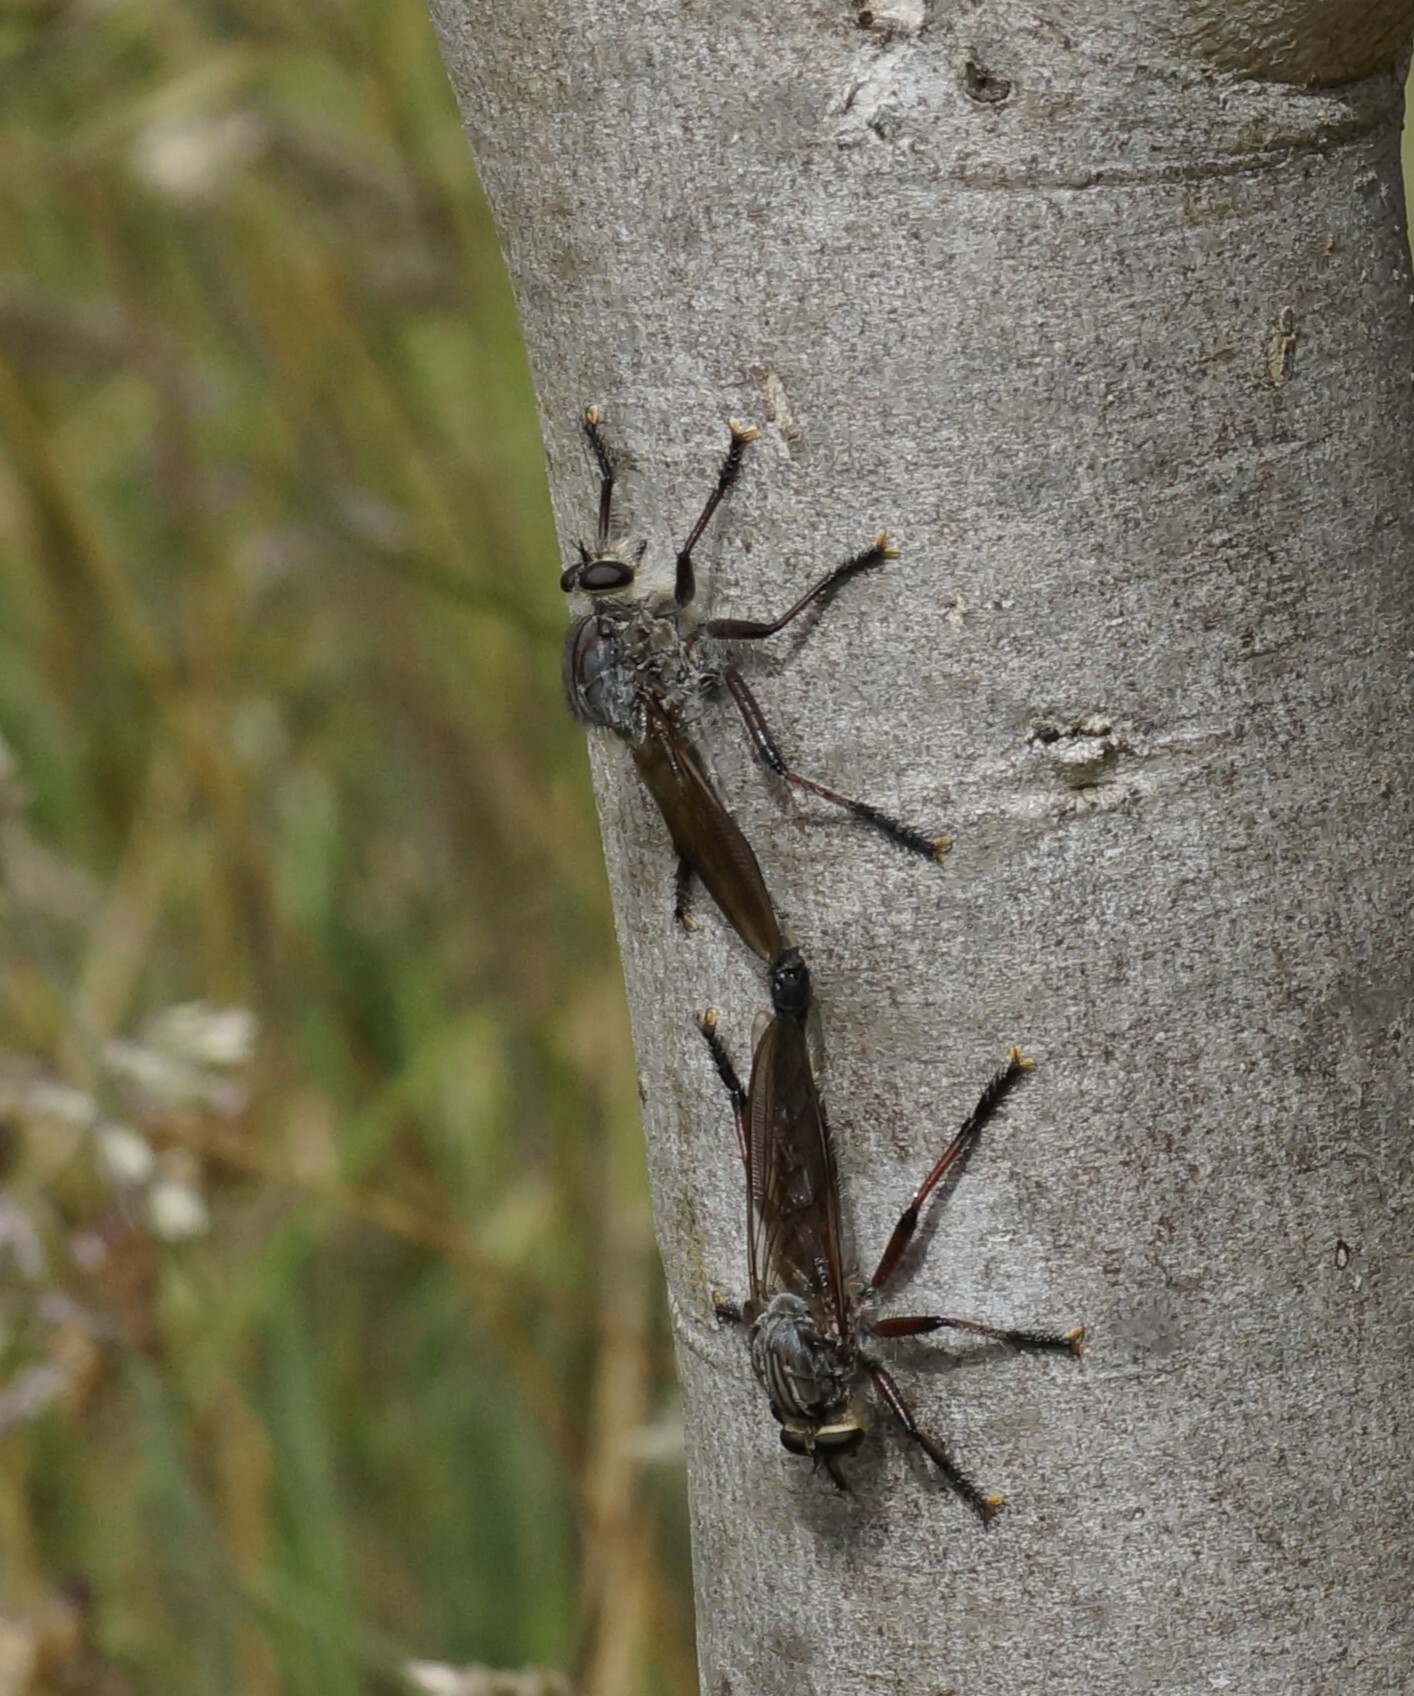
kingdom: Animalia
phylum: Arthropoda
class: Insecta
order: Diptera
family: Asilidae
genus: Neoaratus
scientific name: Neoaratus hercules
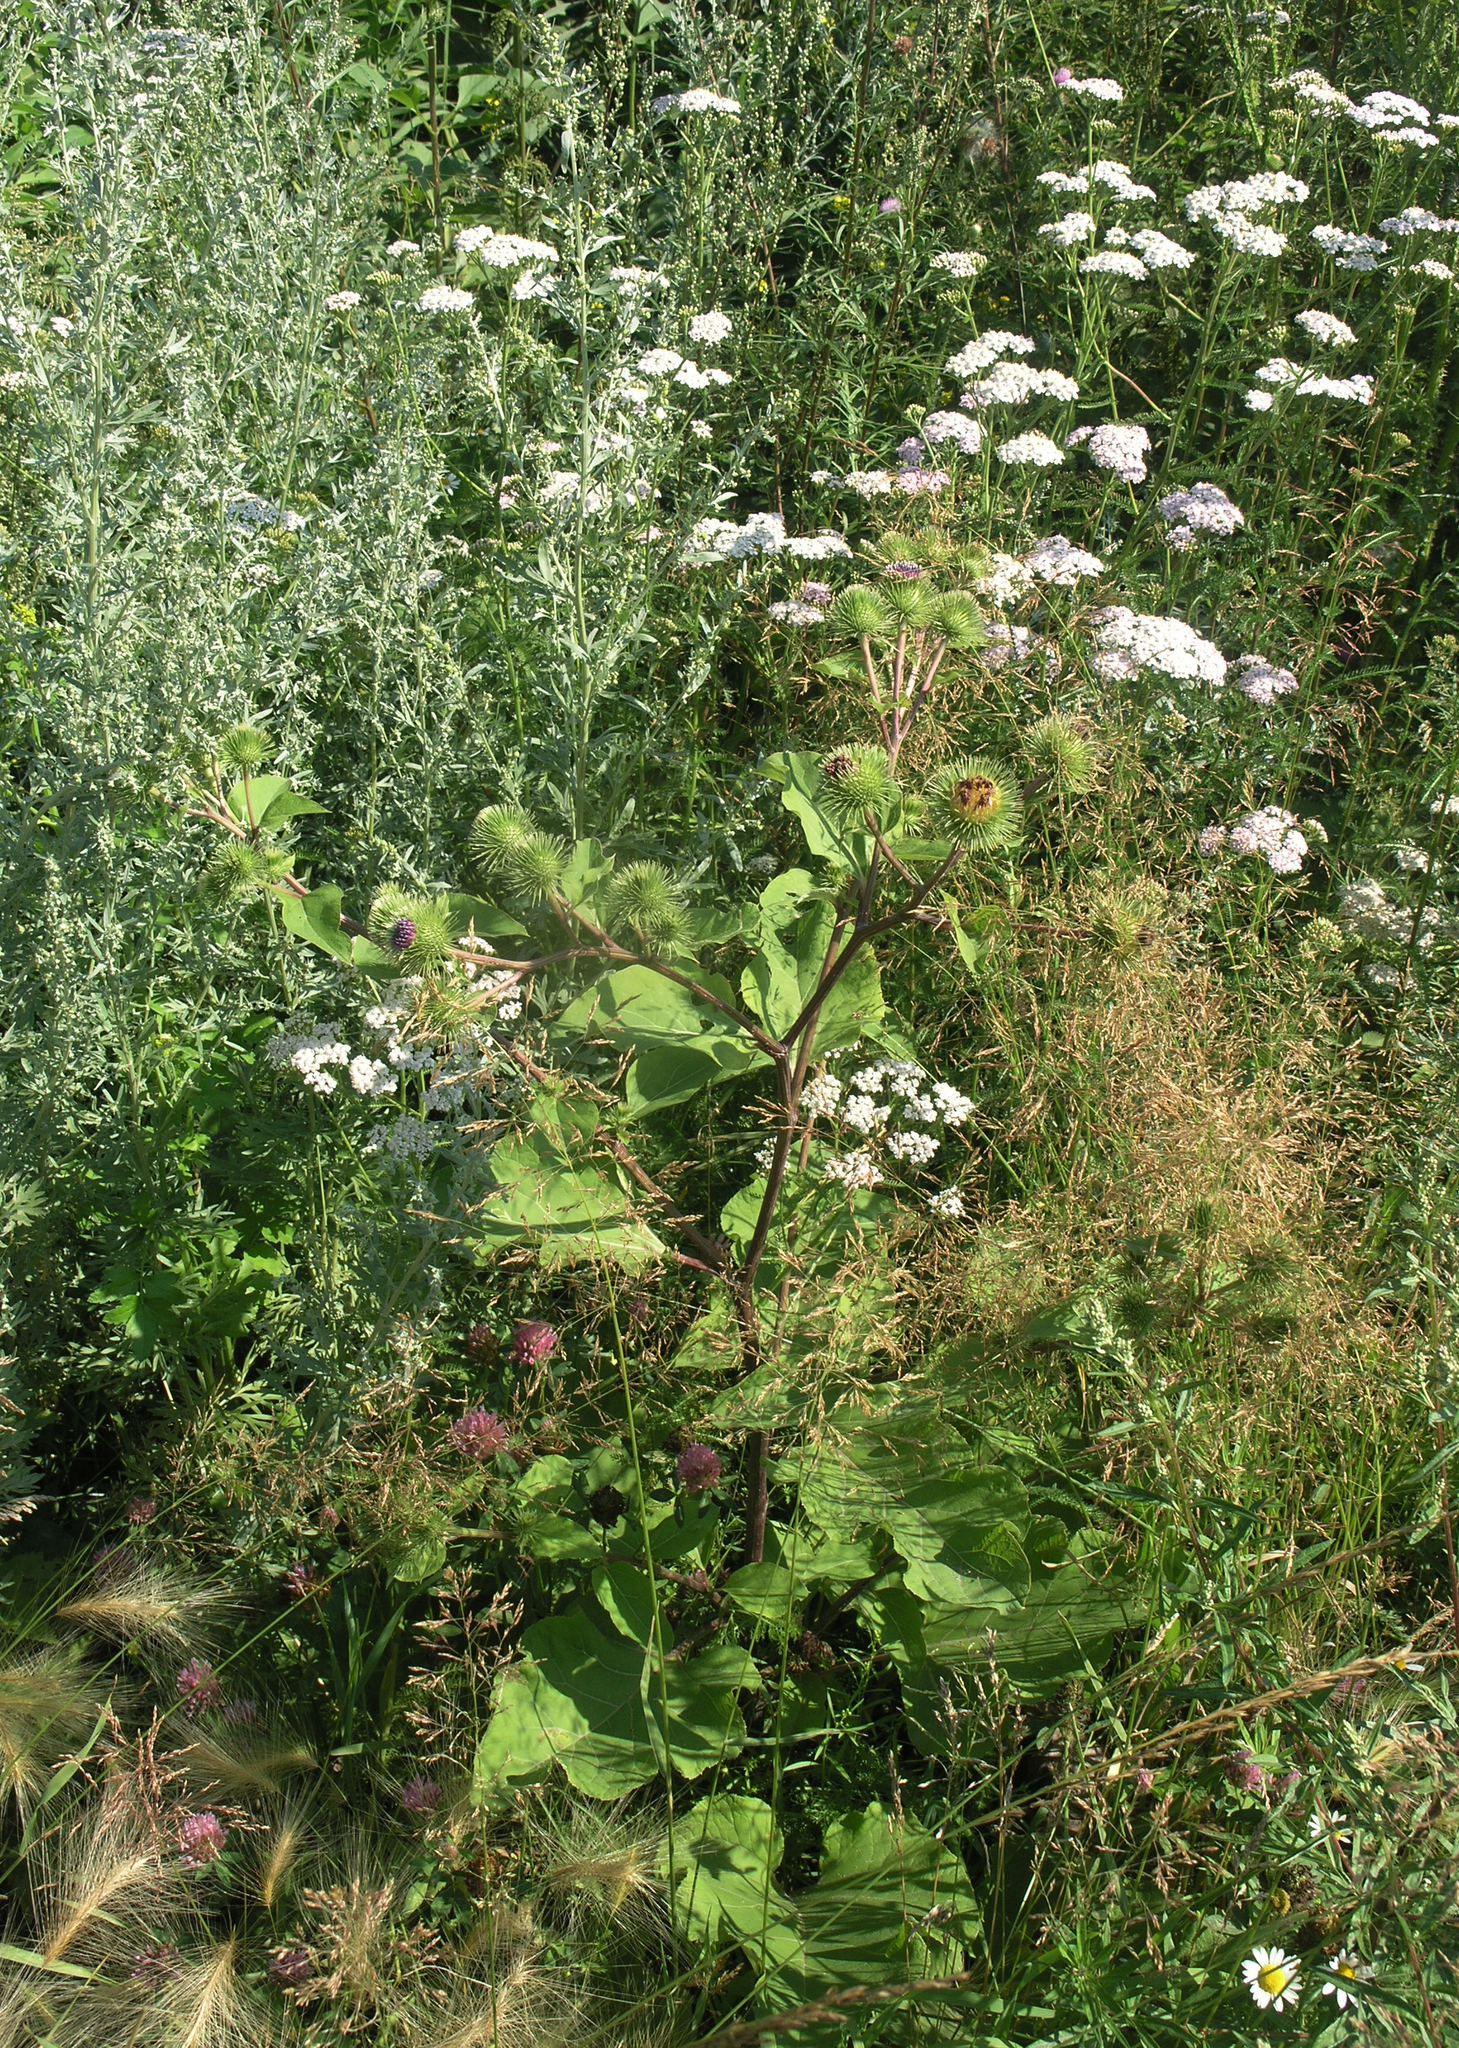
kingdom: Plantae
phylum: Tracheophyta
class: Magnoliopsida
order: Asterales
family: Asteraceae
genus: Arctium
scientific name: Arctium lappa
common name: Greater burdock
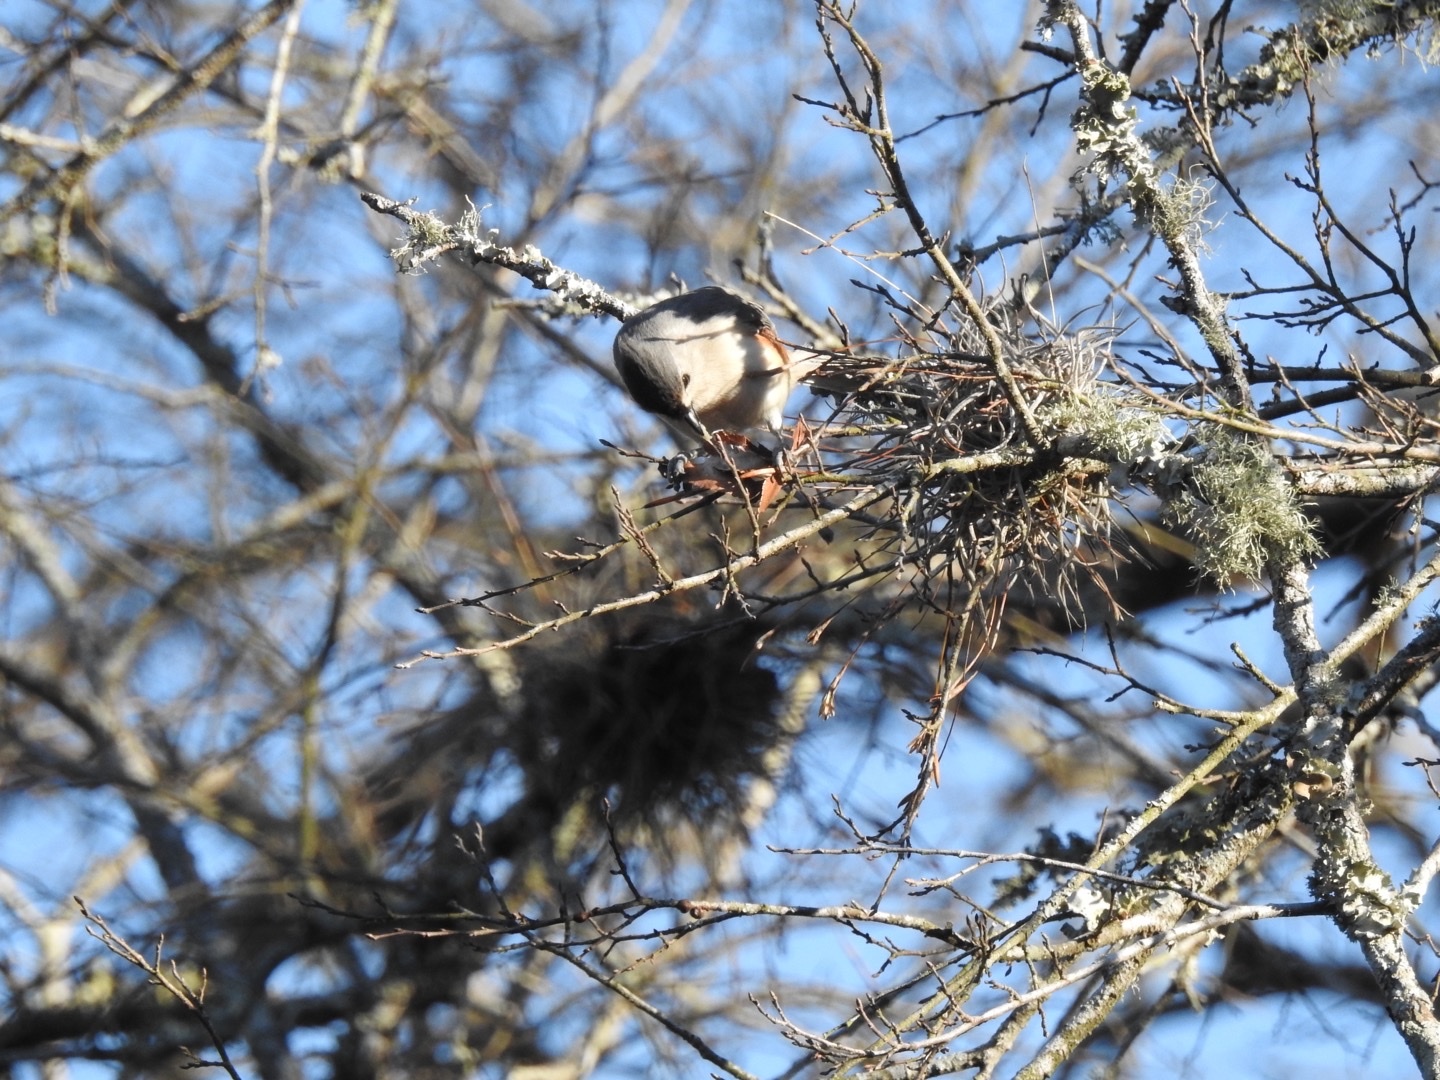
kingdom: Animalia
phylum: Chordata
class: Aves
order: Passeriformes
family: Paridae
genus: Baeolophus
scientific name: Baeolophus bicolor
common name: Tufted titmouse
★ ★ ★ ★
**WHAT TO WORK ON**
Give back every naming line in the data above without changing a word, and leave out the pictures.

**THE REPLY**
kingdom: Animalia
phylum: Arthropoda
class: Insecta
order: Diptera
family: Asilidae
genus: Neoaratus
scientific name: Neoaratus hercules
kingdom: Plantae
phylum: Tracheophyta
class: Magnoliopsida
order: Asterales
family: Asteraceae
genus: Arctium
scientific name: Arctium lappa
common name: Greater burdock
kingdom: Animalia
phylum: Chordata
class: Aves
order: Passeriformes
family: Paridae
genus: Baeolophus
scientific name: Baeolophus bicolor
common name: Tufted titmouse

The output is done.